Value types are normally primitives and are stored directly in memory - on the stack, nice and fast. (Except string)
Reference types are normally larger objects and are accessed through a reference - like a pointer.
Form f1; // Allocate the reference
f1 = new Form(); // Allocate the object
In C#, parameters are (by default) passed by value, meaning that they are implicitly copied when passed to the method. For value-type parameters, this means physically copying the instance, while for reference-types it means copying a reference.

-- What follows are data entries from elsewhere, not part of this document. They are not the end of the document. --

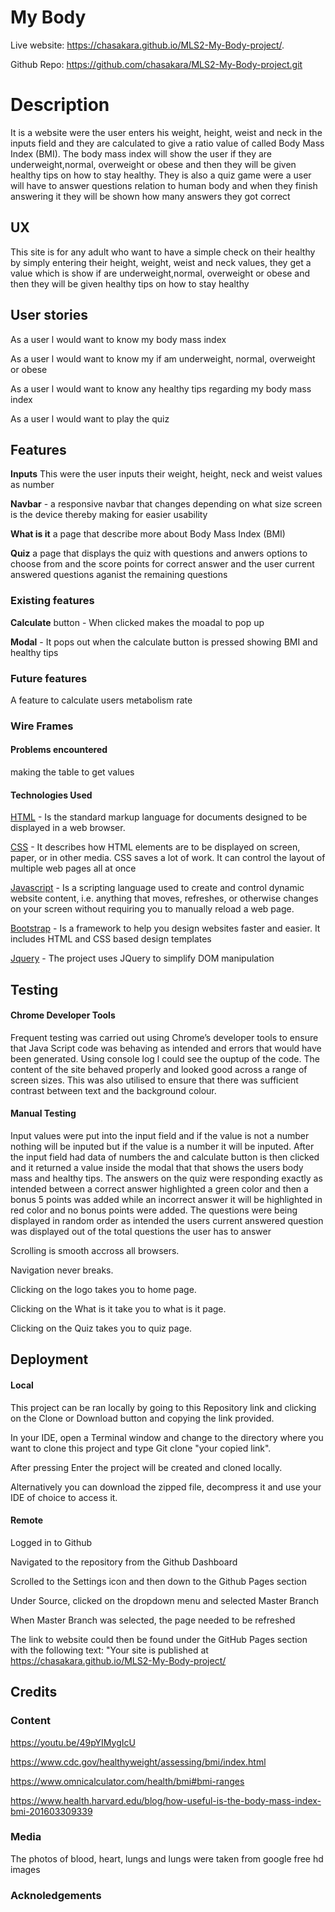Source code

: # My Body 
Live website: https://chasakara.github.io/MLS2-My-Body-project/.

Github Repo: https://github.com/chasakara/MLS2-My-Body-project.git

# Description 
It is a website were the user enters his weight, height, weist and neck in the inputs
field and they are calculated to give a ratio value of called Body Mass Index (BMI).
The body mass index will show the user if they are underweight,normal, overweight or 
obese and then they will be given healthy tips on how to stay healthy. 
They is also a quiz game were a user will  have to answer questions relation to human
body and when they finish answering it they will be shown how many answers they got
correct

## UX

This site is for any adult who want to have a simple check on their healthy by simply 
entering their height, weight, weist and neck values, they get a value which is show 
if are underweight,normal, overweight or obese and then they will be given healthy tips on how to stay healthy 

## User stories
As a user l would want to know my body mass index
 
As a user l would want to know my if am underweight, normal, overweight or obese

As a user l would want to know any healthy tips regarding my body mass index 

As a user l would want to play the quiz

## Features

**Inputs** This were the user inputs their weight, height, neck and weist values as number

**Navbar** - a responsive navbar that changes depending on what size screen is the device thereby making for easier usability

**What is it** a page that describe more about Body Mass Index (BMI)

**Quiz** a page that displays the quiz with questions and anwers options to choose from and the score points for correct 
answer and the user current answered questions aganist the remaining questions


### Existing features 

**Calculate** button - When clicked makes the moadal to pop up

**Modal** - It pops out when the calculate button is pressed showing BMI and healthy tips 

### Future features

A feature to calculate users metabolism rate

### Wire Frames

#### Problems encountered
making the table to get values

#### Technologies Used 

[HTML](https://developer.mozilla.org/en-US/docs/Web/HTML) - Is the standard markup language for documents designed to be displayed in a web browser. 

[CSS](https://developer.mozilla.org/en-US/docs/Web/CSS) - It describes how HTML elements are to be displayed on screen, paper, or in other media. CSS saves a lot of work. It can control the layout of multiple web pages all at once

[Javascript](https://developer.mozilla.org/en-US/docs/Web/JavaScript) -  Is a scripting language used to create and control dynamic website content, i.e. anything 
that moves, refreshes, or otherwise changes on your screen without requiring you to manually reload a web page.

[Bootstrap](https://getbootstrap.com/) - Is a framework to help you design websites faster and easier. It includes HTML and CSS based design templates

[Jquery](https://jquery.com/) -
The project uses JQuery to simplify DOM manipulation

## Testing

#### Chrome Developer Tools

Frequent testing was carried out using Chrome’s developer tools to ensure that Java Script code was behaving as intended and errors that would have been generated. Using console log l could see the ouptup of the code.
 The content of the site behaved properly and looked good across a range of screen sizes. This was also utilised to ensure that there was sufficient contrast between text and the background colour.


#### Manual Testing

Input values were put into the input field and if the value is not a number 
nothing will be inputed but if the value is a number it will be inputed. After 
the input field had data of numbers the and calculate button is then clicked and it 
returned a value inside the modal that that shows the users body mass and healthy tips.
The answers on the quiz were responding exactly as intended between a correct answer
highlighted a green color and then a bonus 5 points was added while an incorrect answer 
it will be highlighted in red color and no bonus points were added. The questions were 
being displayed in random order as intended the users current answered question was 
displayed out of the total questions the user has to answer

Scrolling is smooth accross all browsers.

Navigation never breaks.

Clicking on the logo takes you to home page.

Clicking on the What is it take you to what is it page.

Clicking on the Quiz takes you to quiz page.


## Deployment

#### Local

This project can be ran locally by going to this Repository link and clicking on the Clone or Download button and copying the link provided.

In your IDE, open a Terminal window and change to the directory where you want to clone this project and type Git clone "your copied link".

After pressing Enter the project will be created and cloned locally.

Alternatively you can download the zipped file, decompress it and use your IDE of choice to access it.

#### Remote

Logged in to Github

Navigated to the repository from the Github Dashboard

Scrolled to the Settings icon and then down to the Github Pages section

Under Source, clicked on the dropdown menu and selected Master Branch

When Master Branch was selected, the page needed to be refreshed

The link to website could then be found under the GitHub Pages section with the following text: "Your site is published at https://chasakara.github.io/MLS2-My-Body-project/

## Credits

### Content 

https://youtu.be/49pYIMygIcU

https://www.cdc.gov/healthyweight/assessing/bmi/index.html

https://www.omnicalculator.com/health/bmi#bmi-ranges

https://www.health.harvard.edu/blog/how-useful-is-the-body-mass-index-bmi-201603309339

### Media 

The photos of blood, heart, lungs and lungs were taken from google free hd images 

### Acknoledgements 

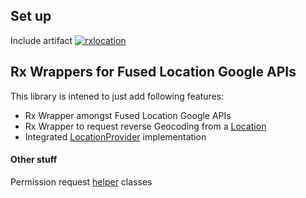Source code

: ## Set up

Include artifact [![rxlocation](https://img.shields.io/badge/dynamic/json.svg?color=blue&label=rxlocation&query=name&url=https%3A%2F%2Fapi.bintray.com%2Fpackages%2Finqbarna-oss%2Futilities%2Frxlocation%2Fversions%2F_latest)](https://bintray.com/inqbarna-oss/utilities/rxlocation/_latestVersion)

## Rx Wrappers for Fused Location Google APIs

This library is intened to just add following features:

- Rx Wrapper amongst Fused Location Google APIs
- Rx Wrapper to request reverse Geocoding from a [Location](https://developer.android.com/reference/android/location/Location.html)
- Integrated [LocationProvider](https://developer.android.com/reference/android/location/LocationProvider.html) implementation

#### Other stuff

Permission request [helper](docs/Permissions.md) classes

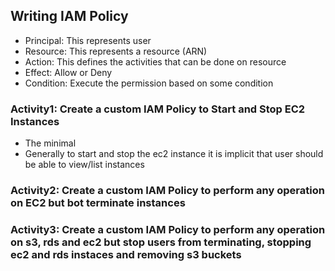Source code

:Writing IAM Policy
------------------
* Principal: This represents user 
* Resource: This represents a resource (ARN)
* Action: This defines the activities that can be done on resource
* Effect: Allow or Deny
* Condition: Execute the permission based on some condition


### Activity1: Create a custom IAM Policy to Start and Stop EC2 Instances

* The minimal 
* Generally to start and stop the ec2 instance it is implicit that user should be able to view/list instances

### Activity2: Create a custom IAM Policy to perform any operation on EC2 but bot terminate instances

### Activity3: Create a custom IAM Policy to perform any operation on s3, rds and ec2 but stop users from terminating, stopping ec2 and rds instaces and removing s3 buckets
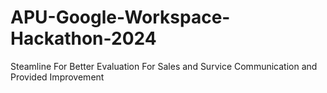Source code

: # APU-Google-Workspace-Hackathon-2024
Steamline For Better Evaluation For Sales and Survice Communication and Provided Improvement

Point myPoint = new Point (0, 0); // a new value-type variable
Form myForm = new Form(); // a new reference-type variable
Test (myPoint, myForm); // Test is a method defined below
void Test (Point p, Form f)
{
p.X = 100; // No effect on MyPoint since p is a copy
f.Text = "Hello, World!"; // This will change myForm's caption since
// myForm and f point to the same object
f = null; // No effect on myForm
}
We can change the way parameters are marshalled with the ref modifier. When passing by "reference", the method interacts directly with the caller's arguments. In the example below, you can think of the parameters p and f being replaced by myPoint and myForm:
Point myPoint = new Point (0, 0); // a new value-type variable
Form myForm = new Form(); // a new reference-type variable
Test (ref myPoint, ref myForm); // pass myPoint and myForm by reference
void Test (ref Point p, ref Form f)
{
p.X = 100; // This will change myPoint's position
f.Text = "Hello, World!"; // This will change MyForm's caption
f = null; // This will nuke the myForm variable!
}
Enums and Structs are the only object types that are created on the stack and are beneficial you need to store data and the cost of managing the heap by way of a reference type outways the benefit as the amount of data to be stored is relatively small.
Why is there string and String, int and Int????
In .Net for every Value type there is an Equivalent Class that is a reference class.
e.g.
int (value type) and System.Int (reference type)
bool (value type) System.Bool (reference type)
These are just shorthand and the onjects themselves have exactly the same functionality.
Question marks after param mean the param can be null - this only applies to value types - not reference, so no strings.